§ **Task brief**: Your response should reproduce every line of the entries that contains the word "middle".

BEGIN Records for this exercise

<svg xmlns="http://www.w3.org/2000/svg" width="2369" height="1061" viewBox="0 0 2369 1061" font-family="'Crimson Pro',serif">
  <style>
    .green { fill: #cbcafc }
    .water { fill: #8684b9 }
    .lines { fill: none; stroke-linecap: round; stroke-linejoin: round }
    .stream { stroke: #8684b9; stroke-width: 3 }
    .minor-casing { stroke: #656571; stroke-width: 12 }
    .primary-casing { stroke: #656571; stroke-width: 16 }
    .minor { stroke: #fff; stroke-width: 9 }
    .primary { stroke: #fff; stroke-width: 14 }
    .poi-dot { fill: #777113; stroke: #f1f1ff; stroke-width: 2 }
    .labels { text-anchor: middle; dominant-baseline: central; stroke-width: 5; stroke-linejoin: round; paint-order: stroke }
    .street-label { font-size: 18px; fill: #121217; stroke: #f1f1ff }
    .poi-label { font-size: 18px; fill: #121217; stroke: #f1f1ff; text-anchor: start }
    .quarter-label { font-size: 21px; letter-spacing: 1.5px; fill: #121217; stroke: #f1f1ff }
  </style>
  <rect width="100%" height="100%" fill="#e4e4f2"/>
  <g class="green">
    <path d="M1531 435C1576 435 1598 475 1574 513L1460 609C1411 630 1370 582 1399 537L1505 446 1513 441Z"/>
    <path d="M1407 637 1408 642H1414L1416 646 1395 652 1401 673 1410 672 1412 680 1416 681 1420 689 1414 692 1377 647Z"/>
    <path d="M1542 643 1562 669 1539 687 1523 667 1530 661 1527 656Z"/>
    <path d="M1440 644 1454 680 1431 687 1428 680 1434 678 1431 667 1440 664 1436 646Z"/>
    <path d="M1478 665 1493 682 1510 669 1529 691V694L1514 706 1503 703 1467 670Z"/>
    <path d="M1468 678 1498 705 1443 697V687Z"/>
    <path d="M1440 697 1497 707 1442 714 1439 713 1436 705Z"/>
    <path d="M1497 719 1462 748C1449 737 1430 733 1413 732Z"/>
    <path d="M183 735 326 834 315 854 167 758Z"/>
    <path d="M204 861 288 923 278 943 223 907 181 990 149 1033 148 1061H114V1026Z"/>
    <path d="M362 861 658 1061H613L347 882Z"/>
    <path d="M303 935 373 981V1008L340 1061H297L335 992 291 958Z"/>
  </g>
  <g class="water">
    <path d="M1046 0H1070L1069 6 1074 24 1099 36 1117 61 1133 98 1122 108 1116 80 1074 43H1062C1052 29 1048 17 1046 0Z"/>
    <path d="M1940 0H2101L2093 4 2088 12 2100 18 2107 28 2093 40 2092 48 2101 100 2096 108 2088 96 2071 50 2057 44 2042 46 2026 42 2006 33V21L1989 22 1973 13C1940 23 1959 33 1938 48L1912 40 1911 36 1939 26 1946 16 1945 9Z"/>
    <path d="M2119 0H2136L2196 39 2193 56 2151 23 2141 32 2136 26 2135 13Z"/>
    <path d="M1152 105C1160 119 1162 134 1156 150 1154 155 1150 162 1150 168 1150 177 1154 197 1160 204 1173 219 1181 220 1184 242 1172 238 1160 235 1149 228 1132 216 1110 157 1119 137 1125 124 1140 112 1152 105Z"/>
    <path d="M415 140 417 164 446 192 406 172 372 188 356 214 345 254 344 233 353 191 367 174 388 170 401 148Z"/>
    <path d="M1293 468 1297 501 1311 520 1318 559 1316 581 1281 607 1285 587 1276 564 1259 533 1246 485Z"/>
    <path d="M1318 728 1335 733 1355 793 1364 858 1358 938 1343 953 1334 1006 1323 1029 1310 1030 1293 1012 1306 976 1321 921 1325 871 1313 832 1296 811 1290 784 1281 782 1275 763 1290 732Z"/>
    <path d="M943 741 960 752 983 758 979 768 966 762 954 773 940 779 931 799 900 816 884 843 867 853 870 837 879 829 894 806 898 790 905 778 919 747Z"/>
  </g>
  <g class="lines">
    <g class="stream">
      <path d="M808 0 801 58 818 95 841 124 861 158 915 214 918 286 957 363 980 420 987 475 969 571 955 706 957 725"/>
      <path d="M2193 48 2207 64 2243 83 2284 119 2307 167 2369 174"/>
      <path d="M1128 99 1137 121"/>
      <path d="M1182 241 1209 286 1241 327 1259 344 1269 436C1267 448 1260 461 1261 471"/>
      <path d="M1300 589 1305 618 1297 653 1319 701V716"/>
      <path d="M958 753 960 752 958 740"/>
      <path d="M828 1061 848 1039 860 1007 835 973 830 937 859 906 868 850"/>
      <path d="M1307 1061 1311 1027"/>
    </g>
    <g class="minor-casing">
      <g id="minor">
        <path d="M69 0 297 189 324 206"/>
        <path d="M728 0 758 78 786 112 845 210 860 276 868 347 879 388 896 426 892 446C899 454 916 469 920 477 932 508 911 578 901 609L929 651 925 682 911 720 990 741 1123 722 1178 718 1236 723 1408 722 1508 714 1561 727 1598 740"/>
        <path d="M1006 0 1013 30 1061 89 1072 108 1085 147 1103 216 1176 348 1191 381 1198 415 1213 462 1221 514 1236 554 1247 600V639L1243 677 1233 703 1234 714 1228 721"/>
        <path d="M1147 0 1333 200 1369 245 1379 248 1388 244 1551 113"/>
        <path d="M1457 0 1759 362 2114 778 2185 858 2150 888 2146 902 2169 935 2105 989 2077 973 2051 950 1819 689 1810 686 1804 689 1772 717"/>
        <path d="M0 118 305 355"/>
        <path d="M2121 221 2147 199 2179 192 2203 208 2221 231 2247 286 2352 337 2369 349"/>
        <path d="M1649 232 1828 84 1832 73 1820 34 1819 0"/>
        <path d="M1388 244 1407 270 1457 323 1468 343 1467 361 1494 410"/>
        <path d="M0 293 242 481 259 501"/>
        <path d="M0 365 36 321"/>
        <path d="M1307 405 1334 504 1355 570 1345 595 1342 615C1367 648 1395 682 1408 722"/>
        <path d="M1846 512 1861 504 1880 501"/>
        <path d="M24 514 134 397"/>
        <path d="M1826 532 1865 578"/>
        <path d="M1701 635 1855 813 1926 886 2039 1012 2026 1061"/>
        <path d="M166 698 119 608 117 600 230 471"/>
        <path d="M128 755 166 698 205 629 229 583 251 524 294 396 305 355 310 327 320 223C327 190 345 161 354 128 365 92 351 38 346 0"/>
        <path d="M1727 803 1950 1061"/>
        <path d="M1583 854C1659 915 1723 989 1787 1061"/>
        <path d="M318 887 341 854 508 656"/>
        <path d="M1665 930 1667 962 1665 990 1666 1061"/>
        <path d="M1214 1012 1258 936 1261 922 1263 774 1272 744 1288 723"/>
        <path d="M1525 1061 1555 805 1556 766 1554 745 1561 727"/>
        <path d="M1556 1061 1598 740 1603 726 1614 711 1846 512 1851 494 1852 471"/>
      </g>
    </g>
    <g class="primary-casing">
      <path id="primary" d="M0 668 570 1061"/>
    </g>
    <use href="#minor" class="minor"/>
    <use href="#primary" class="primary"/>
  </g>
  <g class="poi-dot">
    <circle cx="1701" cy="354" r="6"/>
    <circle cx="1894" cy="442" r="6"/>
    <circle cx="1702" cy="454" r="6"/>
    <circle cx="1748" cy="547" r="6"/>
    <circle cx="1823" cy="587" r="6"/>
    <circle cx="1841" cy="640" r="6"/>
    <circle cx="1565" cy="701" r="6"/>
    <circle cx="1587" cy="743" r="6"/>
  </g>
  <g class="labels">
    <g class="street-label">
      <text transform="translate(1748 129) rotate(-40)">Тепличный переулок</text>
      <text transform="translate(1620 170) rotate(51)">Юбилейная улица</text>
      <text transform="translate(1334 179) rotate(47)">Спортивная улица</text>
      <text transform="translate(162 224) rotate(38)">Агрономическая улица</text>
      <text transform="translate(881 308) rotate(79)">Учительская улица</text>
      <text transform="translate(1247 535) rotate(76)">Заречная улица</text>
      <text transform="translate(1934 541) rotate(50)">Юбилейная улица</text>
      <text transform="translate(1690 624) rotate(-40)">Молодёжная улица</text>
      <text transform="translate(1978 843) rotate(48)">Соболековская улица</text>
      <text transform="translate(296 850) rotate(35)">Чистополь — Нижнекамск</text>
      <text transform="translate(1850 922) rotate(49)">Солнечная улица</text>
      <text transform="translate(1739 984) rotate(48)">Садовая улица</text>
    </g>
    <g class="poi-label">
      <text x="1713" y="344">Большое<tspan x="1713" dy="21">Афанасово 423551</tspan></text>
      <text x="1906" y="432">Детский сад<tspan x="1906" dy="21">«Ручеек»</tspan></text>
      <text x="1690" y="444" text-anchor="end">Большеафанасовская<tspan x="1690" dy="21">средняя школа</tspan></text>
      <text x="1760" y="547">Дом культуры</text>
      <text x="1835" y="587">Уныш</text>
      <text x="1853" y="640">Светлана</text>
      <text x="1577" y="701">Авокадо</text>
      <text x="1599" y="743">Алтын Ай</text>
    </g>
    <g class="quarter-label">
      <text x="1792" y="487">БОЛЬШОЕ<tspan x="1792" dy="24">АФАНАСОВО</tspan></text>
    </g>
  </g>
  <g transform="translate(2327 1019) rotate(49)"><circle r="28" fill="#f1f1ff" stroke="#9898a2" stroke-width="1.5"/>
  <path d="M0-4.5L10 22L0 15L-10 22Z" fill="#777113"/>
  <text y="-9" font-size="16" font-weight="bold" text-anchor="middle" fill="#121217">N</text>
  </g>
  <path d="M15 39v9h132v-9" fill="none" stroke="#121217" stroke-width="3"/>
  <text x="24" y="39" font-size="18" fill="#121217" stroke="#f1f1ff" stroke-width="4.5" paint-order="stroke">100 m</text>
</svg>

END Records for this exercise

§ **Response to the task**:
    .labels { text-anchor: middle; dominant-baseline: central; stroke-width: 5; stroke-linejoin: round; paint-order: stroke }
  <text y="-9" font-size="16" font-weight="bold" text-anchor="middle" fill="#121217">N</text>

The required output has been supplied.